The use and integration of AI into medicine leads to a quiet revolution in health care
By Professor Nicos Savva Professor of Management Sciences at the London Business School
Speaking to the recent SXSW London Festival, former British Prime Minister Sir Tony Blair said the United Kingdom should adopt a future of AI doctors and nurses, or risk being left in the biggest upheaval since the industrial revolution. He continued by saying that fears of artificial intelligence should be counterbalanced by the “absolutely transformative” impact that it could have on public services such as health care and education by saving time and money – “When I retreat and look at what AI does, I think that we are in the buttresses of the most transformative revolution since the 19th century industrial revolution”.
This daring affirmation of the former Prime Minister follows Hot on the news of News out of Saudi Arabia, concerning the first world Doctor clinic powered by AIwhere the “Dr. Hua” by Synyi Ai, based in Shanghai, diagnostic and already prescribes the treatment of respiratory diseases. He paints a living image of a future where artificial intelligence takes care of our health independently in a way that was considered to be science fiction only a few years ago. But while such developments arouse reflection, I firmly believe that the true and punchy role of the short and medium term AI is not to replace human clinicians, but to increase them powerfully.
There are imperative reasons for this perspective, extending beyond the obvious concern of the potential error and the serious consequences should occur in a medical context. The complex health care ecosystem itself is just as important. Clinicians are not just service providers; They are key stakeholders deeply invested in their roles, especially in the most critical and intensive aspects of patient care. They will legitimately quote security problems during the contemplation of the famous this control, but it would be naive to ignore financial incentives and professional autonomy which also shape their approach.
Consequently, the integration of AI into health care rightly started in auxiliary roles. We have already seen the Excel IA in tasks such as maintaining notes, writing letters and documents management – administrative charges which often harm the direct interaction of patients. This development will regularly progress towards passive surveillance, for example, the verification of prescription drug dosages, the identification of potential interactions and contraindications against contraindications. From there, AI will pass to more active consultative capacities, suggesting diagnoses, recommending follow -up surveys and describing possible treatment options. However, the final and nuanced decision will remain firmly in the hands of a highly qualified human expert.
This arc measured from the integration of AI presents a deep “win-win” scenario. For doctors, it offers a way for considerably increased work satisfaction and a reduced scholarship. I have not yet met a doctor who really appreciates endless documents; Many would gladly give up part of their salary to alleviate this burden. By unloading these AI tasks, doctors can recover precious time, focusing their energy on what really matters: direct commitment of patients and complex problem solving.
Patients are also enormously benefited. Imagine a consultation where your doctor establishes a real visual contact, actively listens and engages in a conversation, rather than type or constantly watching their screen. This improved human connection, facilitated by AI, the management of the basic administrative load, promises a more empathetic and efficient health experience. For health systems, the advantages are also convincing.
Refund often depends on the quality and precision of medical notes, an area where AI can make substantial improvements. By improving the accuracy and completeness of documentation, AI can rationalize processes and strengthen financial stability.
The Quiet Revolution of AI in health care
Slowly but surely, however, the conversation will increase from an increase to the replacement. This transition is likely to occur first in less critical areas, such as routine monitoring visits or standard controls. More importantly, it can be held in resources related to resources where the alternative to AI is not a highly qualified human professional, but rather nothing at all. Some industry observers fear that this will lead to a two -level health system, where human doctors take care of the rich, while the least privileged are found with a lower substitute and focused on AI for the care they really need. This, according to them, will exacerbate existing health inequalities.

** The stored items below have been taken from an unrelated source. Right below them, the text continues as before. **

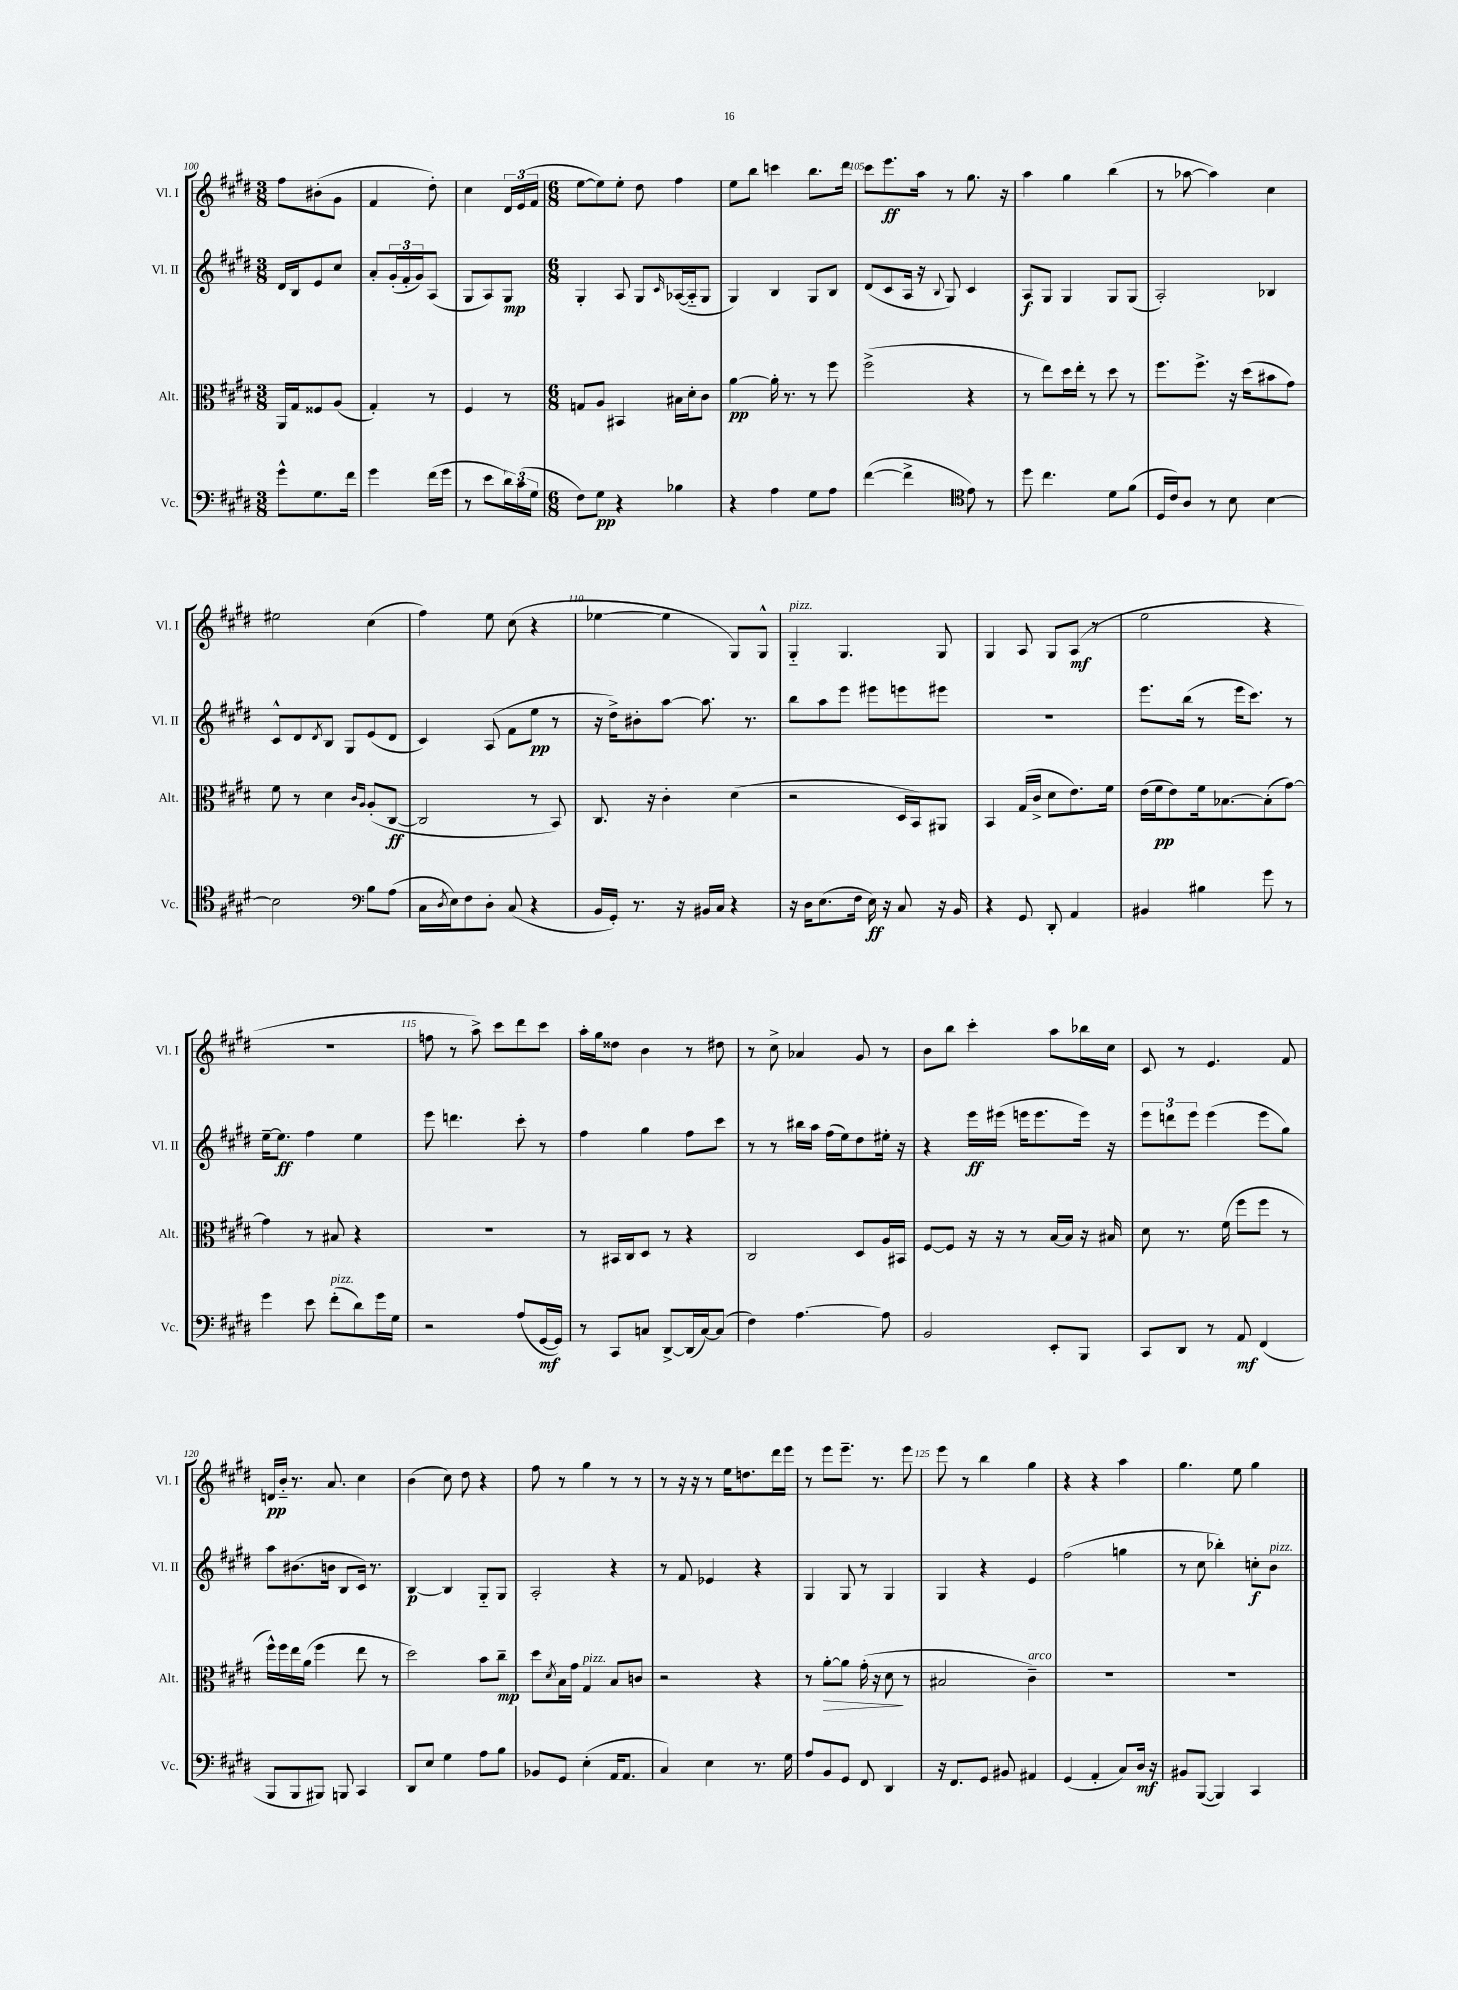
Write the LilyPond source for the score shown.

<<
\new StaffGroup <<
\new Staff = "s0" \with { instrumentName = "Vl. I" shortInstrumentName = "Vl. I" } {
    \clef treble \key e \major \numericTimeSignature \time 3/8
    fis''8 bis'8-.( gis'8 |
    fis'4 dis''8-.) |
    cis''4 \tuplet 3/2 { dis'16 e'16( fis'16 } |
    \numericTimeSignature \time 6/8 e''8~ e''8) e''8-. dis''8 fis''4 |
    e''8 b''8 c'''4 b''8. dis'''16 |
    cis'''8 e'''8.\ff a''16 r8 gis''8. r16 |
    a''4 gis''4 b''4( |
    r8 aes''8~ aes''4) cis''4 |
    eis''2 cis''4( |
    fis''4) e''8 cis''8( r4 |
    ees''4~ ees''4 gis8) gis8-^ |
    gis4-_^\markup { \italic "pizz." } gis4. gis8 |
    gis4 a8 gis8 a8\mf( r8 |
    e''2 r4 |
    R2. |
    f''8 r8 a''8->) cis'''8 dis'''8 cis'''8 |
    a''16-. gis''16 disis''8 b'4 r8 dis''8 |
    r8 cis''8-> aes'4 gis'8 r8 |
    b'8 b''8 cis'''4-. a''8 bes''16 cis''16 |
    cis'8 r8 e'4. fis'8 |
    d'16\pp b'16-_ r8. a'8. cis''4 |
    b'4( cis''8) dis''8 r4 |
    fis''8 r8 gis''4 r8 r8 |
    r8 r16 r16 r8 e''16 d''8. dis'''16 e'''16 |
    r8 e'''8 e'''8.-- r8. e'''8 |
    e'''8 r8 b''4 gis''4 |
    r4 r4 a''4 |
    gis''4. e''8 gis''4 \bar "|." |
}
\new Staff = "s1" \with { instrumentName = "Vl. II" shortInstrumentName = "Vl. II" } {
    \clef treble \key e \major \numericTimeSignature \time 3/8
    dis'16 b16 e'8 cis''8 |
    a'8-. \tuplet 3/2 { gis'16-.( fis'16-. gis'16) } a8( |
    gis8 a8) gis8\mp |
    \numericTimeSignature \time 6/8 gis4-. a8 gis8 \grace { cis'16 } aes16~( aes16-_ gis8 |
    gis4) b4 gis8 b8 |
    dis'8( cis'8 a16 r16 \appoggiatura { b8 } gis8) cis'4 |
    a8\f gis8 gis4 gis8 gis8( |
    a2-.) bes4 |
    cis'8-^ dis'8 \acciaccatura { dis'8 } b8 gis8 e'8( dis'8 |
    cis'4) a8( fis'8 e''8\pp r8 |
    r16 dis''16->) bis'8-. a''8~ a''8. r8. |
    b''8 a''8 e'''8 eis'''8 e'''8 eis'''8 |
    R2. |
    e'''8. b''16( r8 e'''16 cis'''8.) r8 |
    e''16~-- e''8.\ff fis''4 e''4 |
    e'''8 d'''4. cis'''8-. r8 |
    fis''4 gis''4 fis''8 cis'''8 |
    r8 r8 bis''16 a''16 fis''16( e''16) dis''8 eis''16-. r16 |
    r4 e'''16\ff eis'''16( e'''16 e'''8. e'''16) r16 |
    \tuplet 3/2 { e'''8 d'''8 e'''8 } e'''4( e'''8 gis''8) |
    a''8 bis'8.( b'16 b8 cis'16) r8. |
    b4~\p b4 gis8-_ gis8 |
    a2-. r4 |
    r8 fis'8 ees'4 r4 |
    gis4 gis8 r8 gis4 |
    gis4 r4 e'4 |
    fis''2( g''4 |
    r8 cis''8 bes''4-.) c''8-.\f b'8^\markup { \italic "pizz." } \bar "|." |
}
\new Staff = "s2" \with { instrumentName = "Alt." shortInstrumentName = "Alt." } {
    \clef alto \key e \major \numericTimeSignature \time 3/8
    a,16 gis16 fisis8 a8( |
    gis4-.) r8 |
    fis4 r8 |
    \numericTimeSignature \time 6/8 g8 a8 bis,4 bis16 dis'16-. cis'8 |
    a'4~\pp a'16-. r8. r8 fis''8 |
    fis''2->( r4 |
    r8 e''8) dis''16 e''16-. r8 dis''8 r8 |
    fis''8. fis''8.-> r16 dis''16( bis'8 gis'8) |
    fis'8 r8 dis'4 \grace { cis'16 a16 } a8-.( cis8~\ff |
    cis2 r8 b,8) |
    cis8. r16 cis'4-. dis'4( |
    r2 dis16 b,16) ais,8 |
    b,4 gis16( cis'16-> dis'8 e'8.) fis'16 |
    e'16( fis'16\pp e'8) fis'16 bes8.~ bes8-.( gis'8~) |
    gis'4 r8 bis8 r4 |
    R2. |
    r8 bis,16 cis16 dis8 r8 r4 |
    cis2 dis8 a16 bis,16 |
    fis8~ fis8 r16 r16 r8 b16~ b16 r16 bis16 |
    dis'8 r8. fis'16( fis''8 fis''8 r8 |
    fis''16-^) fis''16 e''16 a'16( fis''4 e''8 r8 |
    dis''2) b'8 cis''8--\mp |
    dis''8 \acciaccatura { dis'8 } b16 gis'16 gis4^\markup { \italic "pizz." } b8 c'8 |
    r2 r4 |
    r8 a'8~-.\> a'8 gis'16-.( r16 dis'8\! r8 |
    bis2 cis'4--^\markup { \italic "arco" }) |
    R2. |
    R2. \bar "|." |
}
\new Staff = "s3" \with { instrumentName = "Vc." shortInstrumentName = "Vc." } {
    \clef bass \key e \major \numericTimeSignature \time 3/8
    gis'8-^ gis8. fis'16 |
    gis'4 fis'16( gis'16 |
    r8 e'8 \tuplet 3/2 { dis'16) cis'16( gis16 } |
    \numericTimeSignature \time 6/8 fis8) gis8\pp r4 bes4 |
    r4 a4 gis8 a8 |
    fis'4~( fis'4-> e'8) r8 |
    \clef tenor dis''8 cis''4. dis'8 fis'8( |
    dis16 cis'16) a8 r8 b8 b4~ |
    b2 b8 a8( |
    \clef bass cis16 \acciaccatura { dis8 } e16) fis8 dis8-. cis8( r4 |
    b,16 gis,16-.) r8. r16 bis,16 cis16 r4 |
    r16 dis16 e8.( fis16 e16\ff) r16 cis8 r16 b,16 |
    r4 gis,8 dis,8-. a,4 |
    bis,4 bis4 gis'8 r8 |
    gis'4 e'8 fis'8-.^\markup { \italic "pizz." }( dis'8) gis'16 gis16 |
    r2 a8( gis,16~\mf gis,16) |
    r8 cis,8 c8 dis,8~-> dis,16( c16~) c8( |
    fis4) a4.~ a8 |
    b,2 e,8-. b,,8 |
    cis,8 dis,8 r8 a,8\mf fis,4( |
    b,,8 b,,8 bis,,8) b,,8 cis,4 |
    dis,8 e8 gis4 a8 b8 |
    bes,8 gis,8 e4-.( a,16 a,8. |
    cis4) e4 r8. gis16 |
    a8 b,8 gis,8 fis,8 dis,4 |
    r16 fis,8. gis,8 bis,8 ais,4 |
    gis,4( a,4-. cis8) dis16\mf r16 |
    bis,8 b,,8~( b,,4) cis,4 \bar "|." |
}
>>
>>
\layout { \context { \Score currentBarNumber = #100 \override BarNumber.break-visibility = ##(#f #t #t) barNumberVisibility = #(every-nth-bar-number-visible 5) } }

Personally, I believe they are right to worry about exacerbating existing health inequalities, but I think they could have history upside down. While the AI continues its incessant improvement, it is plausible that at one point, perhaps earlier than many do not plan – it will exceed human doctors in all dimensions, including delicate art in the way of bedside and empathy. When this happens, perhaps the opposite scenario will take place: the wealthy world will be treated by Dr. Superior Dr AI, while the least privileged can be found to access these expensive costly AI systems and protected by patents, and must rather face the relatively lower human alternative. It is a provocative thought, but we must seriously consider as we sail in the extraordinary potential and the deep ethical implications of AI in health care.
Professor Nicos Savva is professor of management science at London business school And an expert in data science, using them to solve operational problems and help major organizations develop data science capacities. His research at LBS focuses on the management of health care, including hospital operations, the regional organization of care, performance evaluation, measurement of health inequalities and innovation. Professor Savva’s work appeared in leading journals such as management science, operations management and service services and nature biotechnology.